Future research should examine the effects of pharmacological treatments on recurrent and/or chronic vertigo (44) and both ictal and interictal nystagmus, the characteristics of audiovestibular tests conducted on the ictal dizzy patient, and the prevalence of vestibular asymmetry as a function of disease duration.
Conclusion
Patients with VM can present as an acute vestibular syndrome, or with recurrent spontaneous or positional vertigo. Most patients with VM show normal interictal test results, including symmetrical hearing thresholds, normal caloric, vHIT, and VEMP results. Spontaneous ictal nystagmus occurs in most patients and is significantly enhanced in the supine and lateral positions, which may explain the large subset of patients who report significant positional vertigo in the absence of benign paroxysmal positional vertigo. Between attacks, most patients with VM either display no nystagmus, or very low velocity nystagmus.
Key findings
Most patients with vestibular migraine show spontaneous nystagmus during vertigo attacks. A small portion of patients with vestibular migraine show asymmetric caloric test results. Patients with vestibular migraine typically have normal lateral video head impulse test results, interictally.
Footnotes
Author contributions
AY drafted the manuscript, collected and analysed patient data, created all original figures, and approved the final version of the manuscript. AB designed the video analysis software, created and edited the videos, critically revised and approved the final version of the manuscript. ZC, BN, and JP collected and analysed patient data, critically revised and approved the final version of the manuscript. MD’S advised on the statistical analysis, critically revised and approved the final version of the manuscript. GMH consulted with and recruited research patients, critically revised and approved the final version of the manuscript. MW designed the study, consulted with and recruited research patients, critically revised and approved the final version of the manuscript.

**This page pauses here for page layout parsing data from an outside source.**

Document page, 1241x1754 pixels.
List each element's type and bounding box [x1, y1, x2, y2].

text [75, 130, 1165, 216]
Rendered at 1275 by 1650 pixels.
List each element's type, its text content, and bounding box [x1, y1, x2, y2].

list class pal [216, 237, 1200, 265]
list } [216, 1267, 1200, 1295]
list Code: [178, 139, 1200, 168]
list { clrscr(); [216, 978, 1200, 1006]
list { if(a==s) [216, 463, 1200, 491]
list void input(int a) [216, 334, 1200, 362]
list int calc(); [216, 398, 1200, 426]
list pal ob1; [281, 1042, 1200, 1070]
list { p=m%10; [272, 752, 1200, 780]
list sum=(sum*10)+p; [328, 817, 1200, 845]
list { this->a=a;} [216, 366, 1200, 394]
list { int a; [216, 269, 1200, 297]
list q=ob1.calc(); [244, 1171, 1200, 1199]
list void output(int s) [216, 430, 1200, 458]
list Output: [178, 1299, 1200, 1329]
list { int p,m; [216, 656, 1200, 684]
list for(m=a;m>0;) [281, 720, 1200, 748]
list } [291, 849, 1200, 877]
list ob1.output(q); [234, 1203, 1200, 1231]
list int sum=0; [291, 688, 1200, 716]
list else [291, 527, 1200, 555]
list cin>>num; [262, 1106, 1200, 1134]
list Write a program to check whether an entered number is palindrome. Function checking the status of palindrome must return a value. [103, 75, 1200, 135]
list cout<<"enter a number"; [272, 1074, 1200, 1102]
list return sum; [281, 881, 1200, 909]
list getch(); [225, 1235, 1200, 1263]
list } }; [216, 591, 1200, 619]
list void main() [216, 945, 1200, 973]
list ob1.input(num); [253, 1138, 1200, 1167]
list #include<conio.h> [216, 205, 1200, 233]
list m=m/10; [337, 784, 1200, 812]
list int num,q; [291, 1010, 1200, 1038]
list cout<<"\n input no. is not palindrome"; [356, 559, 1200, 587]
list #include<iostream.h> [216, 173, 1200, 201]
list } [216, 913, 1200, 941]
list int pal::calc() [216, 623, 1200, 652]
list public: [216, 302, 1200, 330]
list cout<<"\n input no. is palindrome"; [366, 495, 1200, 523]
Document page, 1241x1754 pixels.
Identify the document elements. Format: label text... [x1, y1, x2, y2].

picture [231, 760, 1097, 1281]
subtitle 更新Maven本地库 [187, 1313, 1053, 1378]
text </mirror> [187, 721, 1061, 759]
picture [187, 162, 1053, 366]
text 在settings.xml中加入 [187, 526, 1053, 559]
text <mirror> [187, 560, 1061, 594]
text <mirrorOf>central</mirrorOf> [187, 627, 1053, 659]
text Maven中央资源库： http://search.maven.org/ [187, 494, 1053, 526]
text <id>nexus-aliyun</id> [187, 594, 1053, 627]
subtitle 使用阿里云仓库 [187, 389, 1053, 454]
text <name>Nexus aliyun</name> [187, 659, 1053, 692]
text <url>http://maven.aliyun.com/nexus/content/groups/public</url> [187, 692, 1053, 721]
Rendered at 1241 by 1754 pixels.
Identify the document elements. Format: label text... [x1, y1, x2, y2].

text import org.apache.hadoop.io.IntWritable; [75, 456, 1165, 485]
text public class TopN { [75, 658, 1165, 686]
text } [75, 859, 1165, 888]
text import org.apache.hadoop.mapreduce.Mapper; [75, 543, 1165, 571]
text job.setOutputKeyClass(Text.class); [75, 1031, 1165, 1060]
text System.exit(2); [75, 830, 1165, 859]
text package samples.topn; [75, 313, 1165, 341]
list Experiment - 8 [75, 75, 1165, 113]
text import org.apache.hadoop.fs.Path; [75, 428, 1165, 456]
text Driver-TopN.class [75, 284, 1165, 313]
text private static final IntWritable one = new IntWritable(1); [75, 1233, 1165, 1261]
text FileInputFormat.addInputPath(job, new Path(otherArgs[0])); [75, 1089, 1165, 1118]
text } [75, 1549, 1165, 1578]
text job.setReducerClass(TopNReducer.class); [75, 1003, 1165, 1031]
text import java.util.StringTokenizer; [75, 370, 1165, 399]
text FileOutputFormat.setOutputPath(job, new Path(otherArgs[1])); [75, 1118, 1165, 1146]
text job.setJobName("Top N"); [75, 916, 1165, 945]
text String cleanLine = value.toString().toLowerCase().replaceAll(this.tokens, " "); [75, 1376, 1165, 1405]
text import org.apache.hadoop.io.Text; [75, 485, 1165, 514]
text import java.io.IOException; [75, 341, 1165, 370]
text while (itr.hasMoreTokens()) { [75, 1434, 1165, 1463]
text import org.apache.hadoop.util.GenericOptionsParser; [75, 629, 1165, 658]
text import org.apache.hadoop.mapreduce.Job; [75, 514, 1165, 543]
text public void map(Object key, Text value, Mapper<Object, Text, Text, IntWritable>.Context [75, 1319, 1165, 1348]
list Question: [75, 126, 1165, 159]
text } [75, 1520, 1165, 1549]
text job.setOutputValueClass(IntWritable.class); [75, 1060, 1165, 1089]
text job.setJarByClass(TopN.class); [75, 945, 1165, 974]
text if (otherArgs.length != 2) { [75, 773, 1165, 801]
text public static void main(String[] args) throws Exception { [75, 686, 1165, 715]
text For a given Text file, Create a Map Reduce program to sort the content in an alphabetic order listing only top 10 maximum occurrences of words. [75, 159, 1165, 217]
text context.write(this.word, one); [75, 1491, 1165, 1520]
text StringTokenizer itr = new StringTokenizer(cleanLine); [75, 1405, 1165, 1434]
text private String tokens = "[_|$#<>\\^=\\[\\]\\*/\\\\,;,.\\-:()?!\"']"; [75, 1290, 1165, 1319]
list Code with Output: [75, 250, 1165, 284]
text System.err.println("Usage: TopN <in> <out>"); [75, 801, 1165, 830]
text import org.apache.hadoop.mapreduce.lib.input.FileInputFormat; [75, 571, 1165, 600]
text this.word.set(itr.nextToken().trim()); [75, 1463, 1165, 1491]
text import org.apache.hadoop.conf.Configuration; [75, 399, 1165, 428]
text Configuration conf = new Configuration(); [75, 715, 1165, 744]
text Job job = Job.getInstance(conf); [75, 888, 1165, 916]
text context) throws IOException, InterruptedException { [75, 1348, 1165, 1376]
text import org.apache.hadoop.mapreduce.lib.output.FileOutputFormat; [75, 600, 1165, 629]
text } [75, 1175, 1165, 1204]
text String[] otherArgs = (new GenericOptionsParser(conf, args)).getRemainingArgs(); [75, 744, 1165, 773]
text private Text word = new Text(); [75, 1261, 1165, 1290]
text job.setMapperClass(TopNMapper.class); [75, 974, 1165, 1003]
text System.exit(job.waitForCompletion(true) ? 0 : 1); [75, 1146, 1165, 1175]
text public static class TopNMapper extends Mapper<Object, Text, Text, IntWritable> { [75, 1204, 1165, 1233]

Declaration of conflicting interests
The authors declared the following potential conflicts of interest with respect to the research, authorship, and/or publication of this article: AY receives scholarship funding from the University of Sydney, and reports no conflict of interest. JP receives funding from the Garnett Passe and Rodney Williams Memorial Foundation, and reports no conflict of interest. AB, ZC, and MD’S report no conflicts of interest. GMH is an unpaid consultant to Natus Otometrics, and reports no conflicts of interest. MW receives funding from the Garnett Passe and Rodney Williams Memorial Foundation, and the National Health and Medical Research Council of Australia, and reports no conflict of interest.
Funding
The authors disclosed receipt of the following financial support for the research, authorship, and/or publication of this article: This work was supported by the Garnett Passe and Rodney Williams Memorial Foundation [grant number RP554]; and the National Health and Medical Research Council of Australia [grant number APP1126976]. These funding sources have no role in any aspect of the study or the decision to submit for publication.